O que o autoritarismo teme, no fundo, é o desejo errante, o desejo desgovernado, o desejo que não se encaixa — porque esse desejo é resistente. Esse desejo não se traduz em voto, nem em consumo, nem em performance. Ele é atravessamento, não projeto. É deslocamento, não direção. É invenção, não função. Ele não deseja o retorno à ordem, mas o risco da singularidade. E o risco é tudo o que o autoritarismo precisa neutralizar para manter-se como gozo de massas.
A psicopolítica contemporânea, como aponta Byung-Chul Han, não precisa mais coagir. Ela seduz. E a sedução é feita por imagens de desejo — corpos, estilos de vida, discursos de sucesso — que prometem plenitude sem conflito. Trata-se de uma operação sutil: transformar o desejo em ansiedade, a ansiedade em déficit, e o déficit em consumo. E nisso, o autoritarismo atual não é apenas ideológico — é afetivo. Ele se entranha na solidão, na falta de sentido, no medo difuso de não ser. Ele diz: “só há um caminho”. E o desejo, cansado de não saber, cede.
No entanto, o desejo — quando verdadeiro — não se deixa capturar completamente. Há sempre um resto. Um excesso que escapa à codificação. Um traço de falta que insiste. E é nesse excesso que a liberdade se aloja. Não a liberdade da escolha entre opções dadas, mas a liberdade de desejar contra o script. Desejar de forma imprópria. Desejar o que não se deveria desejar.
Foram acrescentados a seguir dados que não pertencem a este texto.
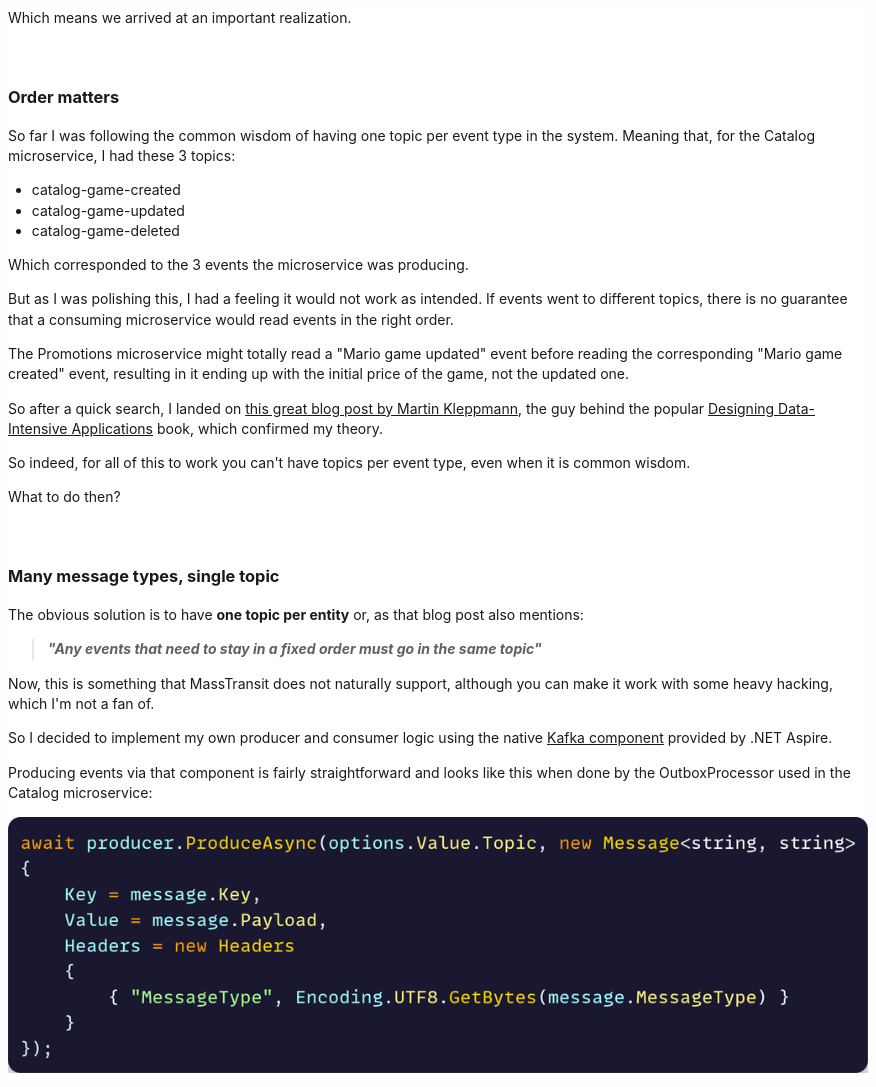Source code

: Which means we arrived at an important realization.

​

### **Order matters**
So far I was following the common wisdom of having one topic per event type in the system. Meaning that, for the Catalog microservice, I had these 3 topics:

*   <span>catalog-game-created</span>
*   <span>catalog-game-updated</span>
*   <span>catalog-game-deleted</span>

Which corresponded to the 3 events the microservice was producing. 

But as I was polishing this, I had a feeling it would not work as intended. If events went to different topics, there is no guarantee that a consuming microservice would read events in the right order. 

The Promotions microservice might totally read a "Mario game updated" event before reading the corresponding "Mario game created" event, resulting in it ending up with the initial price of the game, not the updated one.

So after a quick search, I landed on [this great blog post by Martin Kleppmann](https://www.confluent.io/blog/put-several-event-types-kafka-topic), the guy behind the popular [Designing Data-Intensive Applications](https://amzn.to/3yPNgq4) book, which confirmed my theory.

So indeed, for all of this to work you can't have topics per event type, even when it is common wisdom. 

What to do then?

​

### **Many message types, single topic**
The obvious solution is to have **one topic per entity** or, as that blog post also mentions:

> ***"Any events that need to stay in a fixed order must go in the same topic"***


Now, this is something that MassTransit does not naturally support, although you can make it work with some heavy hacking, which I'm not a fan of.

So I decided to implement my own producer and consumer logic using the native [Kafka component](https://learn.microsoft.com/en-us/dotnet/aspire/messaging/kafka-component) provided by .NET Aspire. 

Producing events via that component is fairly straightforward and looks like this when done by the OutboxProcessor used in the Catalog microservice:


![](/assets/images/2024-08-17/4ghDFAZYvbFtvU3CTR72ZN-kL9L7nRiZnDDqqPi4hPzjJ.jpeg)

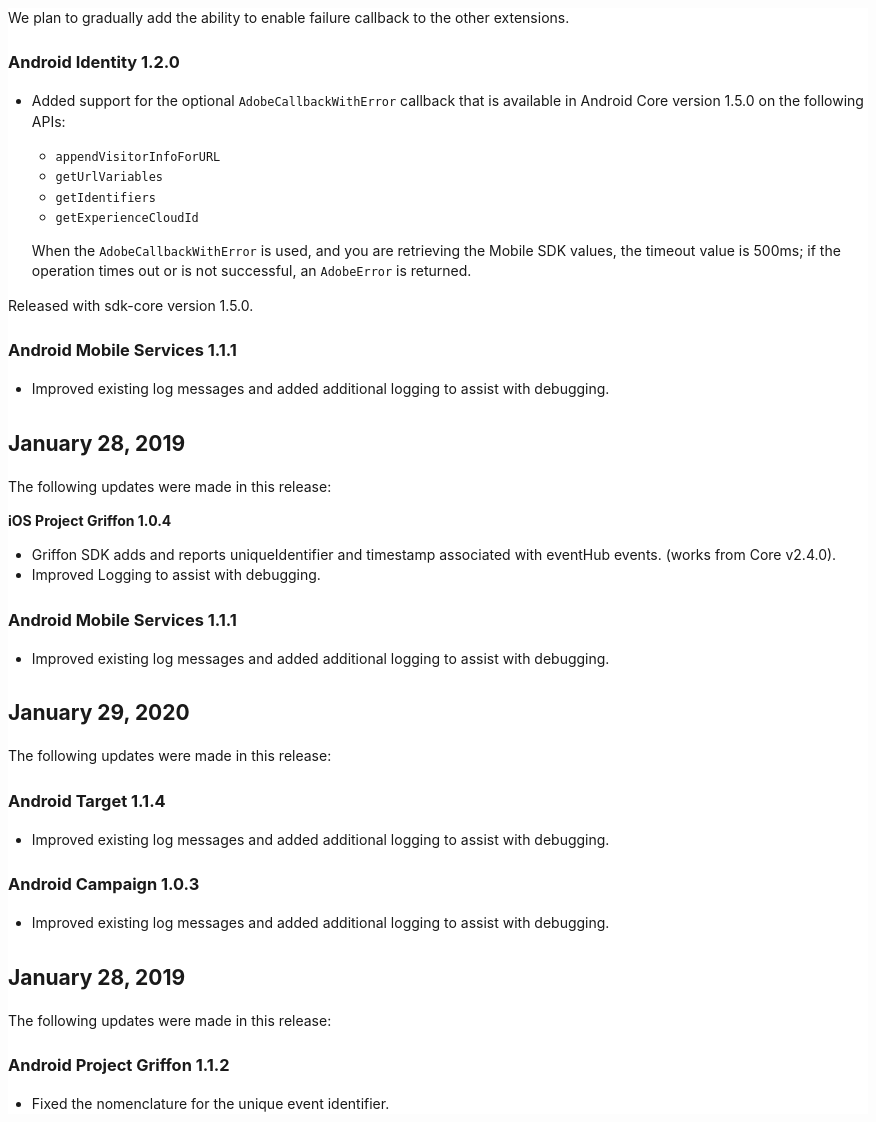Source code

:   We plan to gradually add the ability to enable failure callback to the other extensions.

### Android Identity 1.2.0

* Added support for the optional `AdobeCallbackWithError` callback that is available in Android Core version 1.5.0 on the following APIs:

  * `appendVisitorInfoForURL`
  * `getUrlVariables`
  * `getIdentifiers`
  * `getExperienceCloudId`

  When the `AdobeCallbackWithError` is used, and you are retrieving the Mobile SDK values, the timeout value is 500ms; if the operation times out or is not successful, an `AdobeError` is returned.

Released with sdk-core version 1.5.0.

### Android Mobile Services 1.1.1

* Improved existing log messages and added additional logging to assist with debugging.

## January 28, 2019

The following updates were made in this release:

**iOS Project Griffon 1.0.4**

* Griffon SDK adds and reports uniqueIdentifier and timestamp associated with eventHub events. (works from Core v2.4.0).
* Improved Logging to assist with debugging.

### Android Mobile Services 1.1.1

* Improved existing log messages and added additional logging to assist with debugging.

## January 29, 2020

The following updates were made in this release:

### Android Target 1.1.4

* Improved existing log messages and added additional logging to assist with debugging.

### Android Campaign 1.0.3

* Improved existing log messages and added additional logging to assist with debugging.

## January 28, 2019

The following updates were made in this release:

### Android Project Griffon 1.1.2

* Fixed the nomenclature for the unique event identifier.
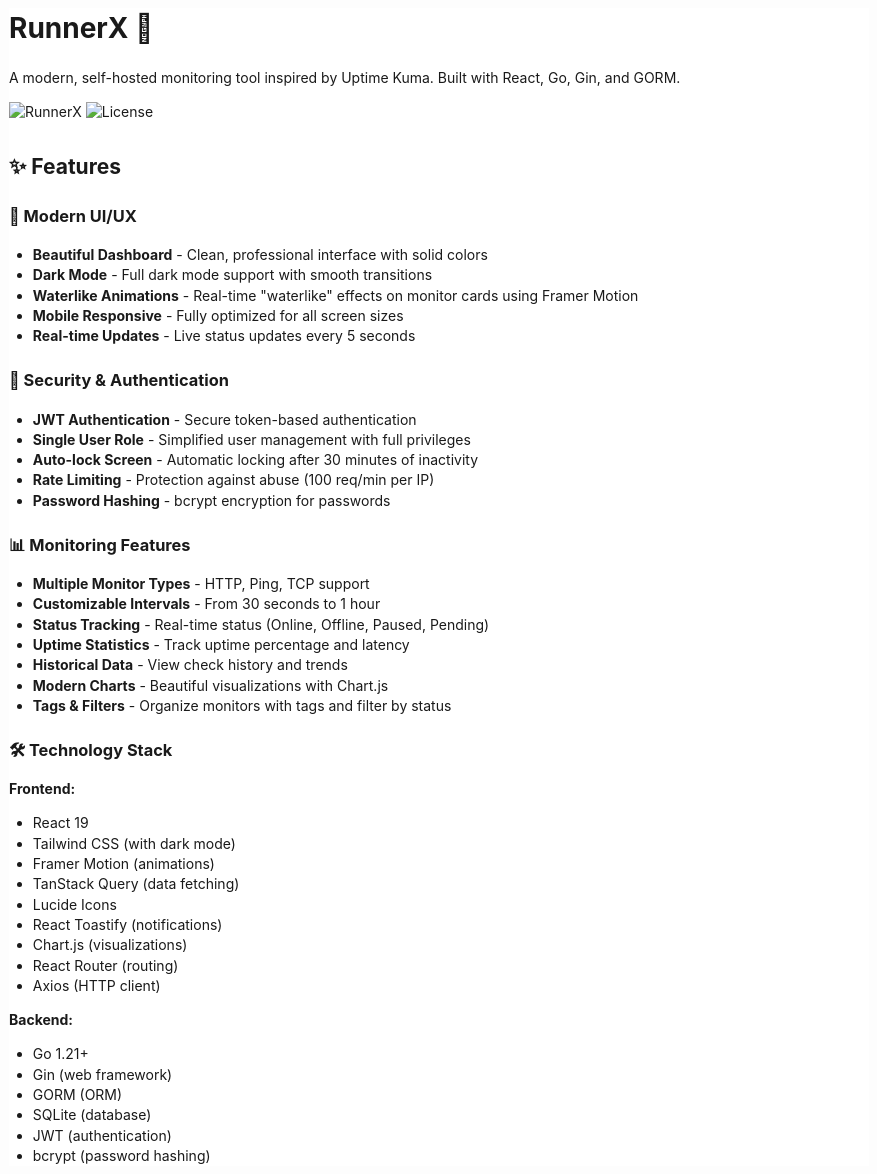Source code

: # RunnerX 🚀

A modern, self-hosted monitoring tool inspired by Uptime Kuma. Built with React, Go, Gin, and GORM.

![RunnerX](https://img.shields.io/badge/version-1.0.0-blue)
![License](https://img.shields.io/badge/license-MIT-green)

## ✨ Features

### 🎨 Modern UI/UX
- **Beautiful Dashboard** - Clean, professional interface with solid colors
- **Dark Mode** - Full dark mode support with smooth transitions
- **Waterlike Animations** - Real-time "waterlike" effects on monitor cards using Framer Motion
- **Mobile Responsive** - Fully optimized for all screen sizes
- **Real-time Updates** - Live status updates every 5 seconds

### 🔐 Security & Authentication
- **JWT Authentication** - Secure token-based authentication
- **Single User Role** - Simplified user management with full privileges
- **Auto-lock Screen** - Automatic locking after 30 minutes of inactivity
- **Rate Limiting** - Protection against abuse (100 req/min per IP)
- **Password Hashing** - bcrypt encryption for passwords

### 📊 Monitoring Features
- **Multiple Monitor Types** - HTTP, Ping, TCP support
- **Customizable Intervals** - From 30 seconds to 1 hour
- **Status Tracking** - Real-time status (Online, Offline, Paused, Pending)
- **Uptime Statistics** - Track uptime percentage and latency
- **Historical Data** - View check history and trends
- **Modern Charts** - Beautiful visualizations with Chart.js
- **Tags & Filters** - Organize monitors with tags and filter by status

### 🛠️ Technology Stack

**Frontend:**
- React 19
- Tailwind CSS (with dark mode)
- Framer Motion (animations)
- TanStack Query (data fetching)
- Lucide Icons
- React Toastify (notifications)
- Chart.js (visualizations)
- React Router (routing)
- Axios (HTTP client)

**Backend:**
- Go 1.21+
- Gin (web framework)
- GORM (ORM)
- SQLite (database)
- JWT (authentication)
- bcrypt (password hashing)
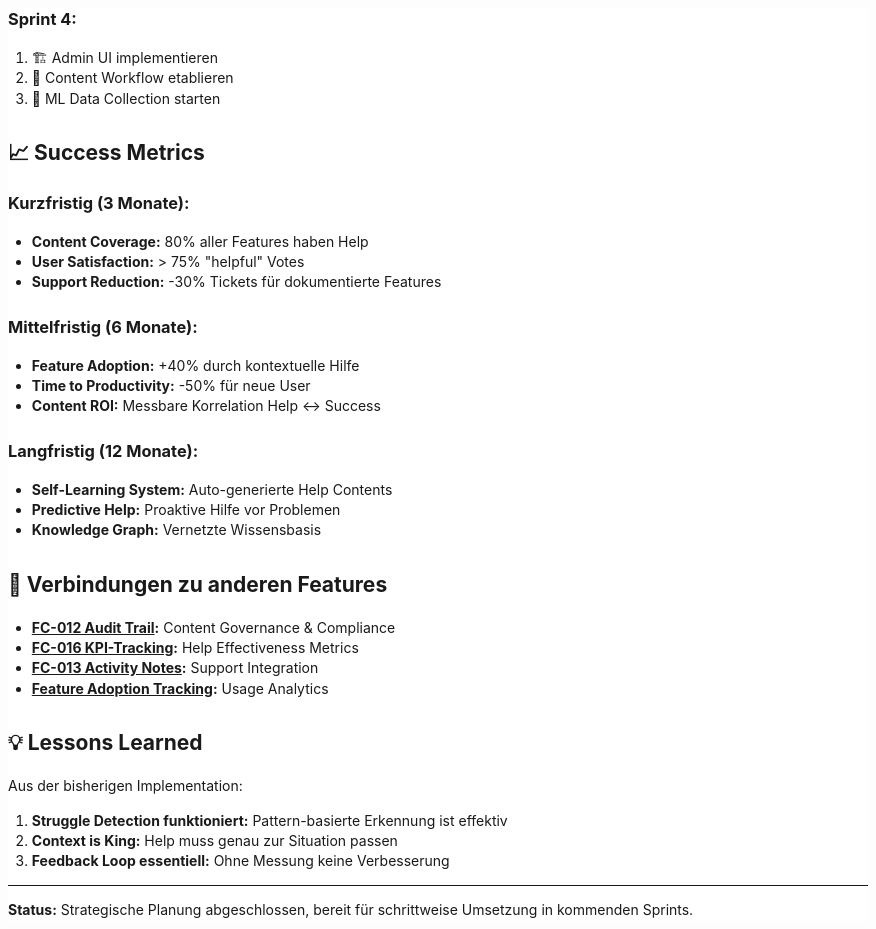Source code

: ### Sprint 4:
1. 🏗️ Admin UI implementieren
2. 📝 Content Workflow etablieren
3. 🤖 ML Data Collection starten

## 📈 Success Metrics

### Kurzfristig (3 Monate):
- **Content Coverage:** 80% aller Features haben Help
- **User Satisfaction:** > 75% "helpful" Votes
- **Support Reduction:** -30% Tickets für dokumentierte Features

### Mittelfristig (6 Monate):
- **Feature Adoption:** +40% durch kontextuelle Hilfe
- **Time to Productivity:** -50% für neue User
- **Content ROI:** Messbare Korrelation Help ↔ Success

### Langfristig (12 Monate):
- **Self-Learning System:** Auto-generierte Help Contents
- **Predictive Help:** Proaktive Hilfe vor Problemen
- **Knowledge Graph:** Vernetzte Wissensbasis

## 🔗 Verbindungen zu anderen Features

- **[FC-012 Audit Trail](/Users/joergstreeck/freshplan-sales-tool/docs/features/FC-012-audit-trail.md):** Content Governance & Compliance
- **[FC-016 KPI-Tracking](/Users/joergstreeck/freshplan-sales-tool/docs/features/FC-016-kpi-tracking.md):** Help Effectiveness Metrics
- **[FC-013 Activity Notes](/Users/joergstreeck/freshplan-sales-tool/docs/features/FC-013-activity-notes.md):** Support Integration
- **[Feature Adoption Tracking](/Users/joergstreeck/freshplan-sales-tool/docs/features/FC-005-CUSTOMER-MANAGEMENT/sprint2/step3/FEATURE_ADOPTION_TRACKING.md):** Usage Analytics

## 💡 Lessons Learned

Aus der bisherigen Implementation:
1. **Struggle Detection funktioniert:** Pattern-basierte Erkennung ist effektiv
2. **Context is King:** Help muss genau zur Situation passen
3. **Feedback Loop essentiell:** Ohne Messung keine Verbesserung

---

**Status:** Strategische Planung abgeschlossen, bereit für schrittweise Umsetzung in kommenden Sprints.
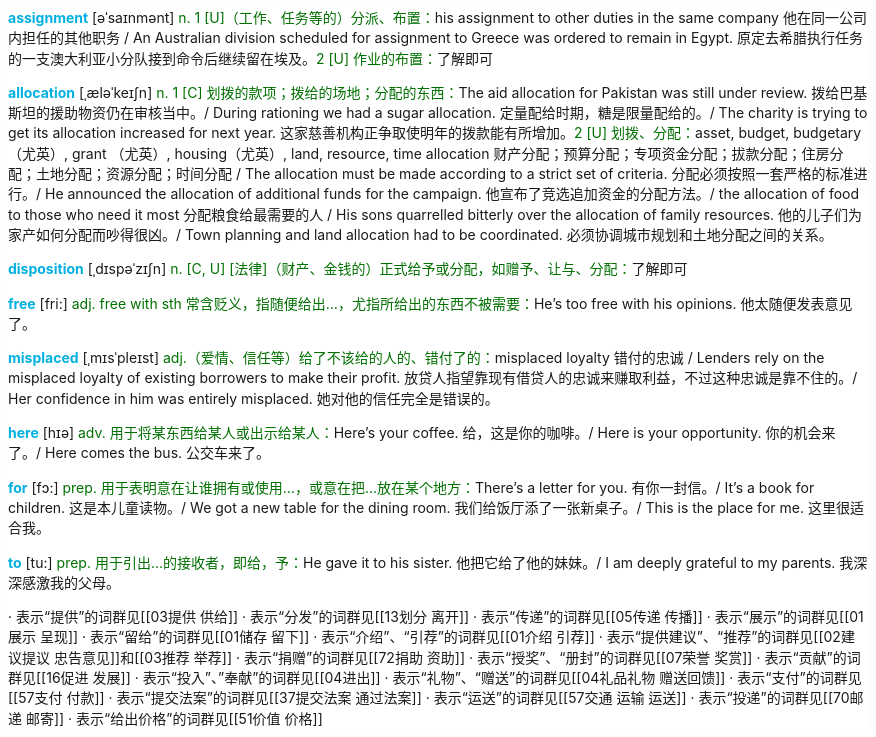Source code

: <font color="sky blue">**assignment**</font> [əˈsaɪnmənt]
<font color="rgb(227, 108, 9)">n. 1 [U]（工作、任务等的）分派、布置：</font>his assignment to other duties in the same company 他在同一公司内担任的其他职务 / An Australian division scheduled for assignment to Greece was ordered to remain in Egypt. 原定去希腊执行任务的一支澳大利亚小分队接到命令后继续留在埃及。<font color="rgb(227, 108, 9)">2 [U] 作业的布置：</font>了解即可

<font color="sky blue">**allocation**</font> [ˌæləˈkeɪʃn]
<font color="rgb(227, 108, 9)">n. 1 [C] 划拨的款项；拨给的场地；分配的东西：</font>The aid allocation for Pakistan was still under review. 拨给巴基斯坦的援助物资仍在审核当中。/ During rationing we had a sugar allocation. 定量配给时期，糖是限量配给的。/ The charity is trying to get its allocation increased for next year. 这家慈善机构正争取使明年的拨款能有所增加。<font color="rgb(227, 108, 9)">2 [U] 划拨、分配：</font>asset, budget, budgetary（尤英）, grant （尤英）, housing（尤英）, land, resource, time allocation 财产分配；预算分配；专项资金分配；拔款分配；住房分配；土地分配；资源分配；时间分配 / The allocation must be made according to a strict set of criteria. 分配必须按照一套严格的标准进行。/ He announced the allocation of additional funds for the campaign. 他宣布了竞选追加资金的分配方法。/ the allocation of food to those who need it most 分配粮食给最需要的人 / His sons quarrelled bitterly over the allocation of family resources. 他的儿子们为家产如何分配而吵得很凶。/ Town planning and land allocation had to be coordinated. 必须协调城市规划和土地分配之间的关系。
           
<font color="sky blue">**disposition**</font> [ˌdɪspəˈzɪʃn]
<font color="rgb(227, 108, 9)">n. [C, U] [法律]（财产、金钱的）正式给予或分配，如赠予、让与、分配：</font>了解即可

<font color="sky blue">**free**</font> [fri:] 
<font color="rgb(227, 108, 9)">adj. free with sth 常含贬义，指随便给出…，尤指所给出的东西不被需要：</font>He’s too free with his opinions. 他太随便发表意见了。
           
<font color="sky blue">**misplaced**</font> [ˌmɪsˈpleɪst]
<font color="rgb(227, 108, 9)">adj.（爱情、信任等）给了不该给的人的、错付了的：</font>misplaced loyalty 错付的忠诚 / Lenders rely on the misplaced loyalty of existing borrowers to make their profit. 放贷人指望靠现有借贷人的忠诚来赚取利益，不过这种忠诚是靠不住的。/ Her confidence in him was entirely misplaced. 她对他的信任完全是错误的。

<font color="sky blue">**here**</font> [hɪə] 
<font color="rgb(227, 108, 9)">adv. 用于将某东西给某人或出示给某人：</font>Here’s your coffee. 给，这是你的咖啡。/ Here is your opportunity. 你的机会来了。/ Here comes the bus. 公交车来了。

<font color="sky blue">**for**</font> [fɔ:] 
<font color="rgb(227, 108, 9)">prep. 用于表明意在让谁拥有或使用…，或意在把…放在某个地方：</font>There’s a letter for you. 有你一封信。/ It’s a book for children. 这是本儿童读物。/ We got a new table for the dining room. 我们给饭厅添了一张新桌子。/ This is the place for me. 这里很适合我。

<font color="sky blue">**to**</font> [tu:] 
<font color="rgb(227, 108, 9)">prep. 用于引出…的接收者，即给，予：</font>He gave it to his sister. 他把它给了他的妹妹。/ I am deeply grateful to my parents. 我深深感激我的父母。

· 表示“提供”的词群见[[03提供 供给]]
· 表示“分发”的词群见[[13划分 离开]]
· 表示“传递”的词群见[[05传递 传播]]
· 表示“展示”的词群见[[01展示 呈现]]
· 表示“留给”的词群见[[01储存 留下]]
· 表示“介绍”、“引荐”的词群见[[01介绍 引荐]]
· 表示“提供建议”、“推荐”的词群见[[02建议提议 忠告意见]]和[[03推荐 举荐]]
· 表示“捐赠”的词群见[[72捐助 资助]]
· 表示“授奖”、“册封”的词群见[[07荣誉 奖赏]]
· 表示“贡献”的词群见[[16促进 发展]]
· 表示“投入”、”奉献”的词群见[[04进出]]
· 表示“礼物”、“赠送”的词群见[[04礼品礼物 赠送回馈]]
· 表示“支付”的词群见[[57支付 付款]]
· 表示“提交法案”的词群见[[37提交法案 通过法案]]
· 表示“运送”的词群见[[57交通 运输 运送]]
· 表示“投递”的词群见[[70邮递 邮寄]]
· 表示“给出价格”的词群见[[51价值 价格]]
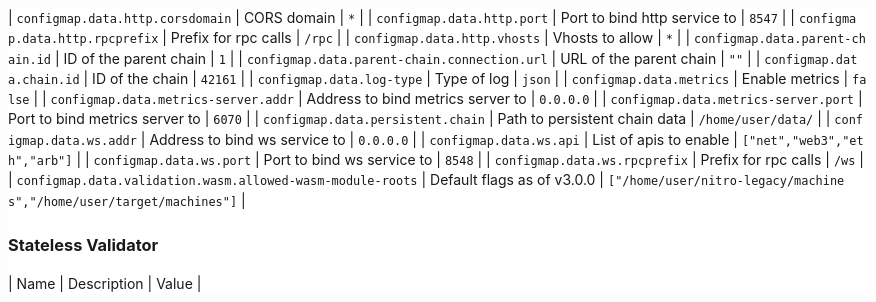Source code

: | `configmap.data.http.corsdomain`                           | CORS domain                                                                     | `*`                                                                 |
| `configmap.data.http.port`                                 | Port to bind http service to                                                    | `8547`                                                              |
| `configmap.data.http.rpcprefix`                            | Prefix for rpc calls                                                            | `/rpc`                                                              |
| `configmap.data.http.vhosts`                               | Vhosts to allow                                                                 | `*`                                                                 |
| `configmap.data.parent-chain.id`                           | ID of the parent chain                                                          | `1`                                                                 |
| `configmap.data.parent-chain.connection.url`               | URL of the parent chain                                                         | `""`                                                                |
| `configmap.data.chain.id`                                  | ID of the chain                                                                 | `42161`                                                             |
| `configmap.data.log-type`                                  | Type of log                                                                     | `json`                                                              |
| `configmap.data.metrics`                                   | Enable metrics                                                                  | `false`                                                             |
| `configmap.data.metrics-server.addr`                       | Address to bind metrics server to                                               | `0.0.0.0`                                                           |
| `configmap.data.metrics-server.port`                       | Port to bind metrics server to                                                  | `6070`                                                              |
| `configmap.data.persistent.chain`                          | Path to persistent chain data                                                   | `/home/user/data/`                                                  |
| `configmap.data.ws.addr`                                   | Address to bind ws service to                                                   | `0.0.0.0`                                                           |
| `configmap.data.ws.api`                                    | List of apis to enable                                                          | `["net","web3","eth","arb"]`                                        |
| `configmap.data.ws.port`                                   | Port to bind ws service to                                                      | `8548`                                                              |
| `configmap.data.ws.rpcprefix`                              | Prefix for rpc calls                                                            | `/ws`                                                               |
| `configmap.data.validation.wasm.allowed-wasm-module-roots` | Default flags as of v3.0.0                                                      | `["/home/user/nitro-legacy/machines","/home/user/target/machines"]` |

### Stateless Validator

| Name                                                                                | Description                                                                                                                    | Value                                                                                                                                                                                                                                                                                                                                                                                                                                                                                                                                                                                                                                                                                                                                                                                                                                                                                                                                                                                                                                                                                                                                                                                                                                                                                                                                                                                                                                                                            |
Desejar sem saber.
Esse é o ponto onde desejo e ética se tocam: quando o sujeito, ao invés de se identificar ao ideal que lhe é oferecido, sustenta sua falta como lugar de invenção. Quando não cede à tentação de ser inteiro. Quando não demanda completude, mas atravessamento. Quando diz: não quero o que querem que eu queira.
Esse desejo, raro, errático, impuro, não cabe no autoritarismo. E por isso, é nele que ainda habita alguma forma de resistência. Desejar, hoje, é não coincidir com o desejo que nos oferecem. É recusar o gozo previsível da ordem, e sustentar o tremor que há em desejar o que ainda não tem nome. É manter viva a pergunta: o que quer o desejo?, mesmo sabendo que ela não tem resposta — e que, talvez, seja melhor assim.
Eliseu Raphael Venturi é doutor em direito.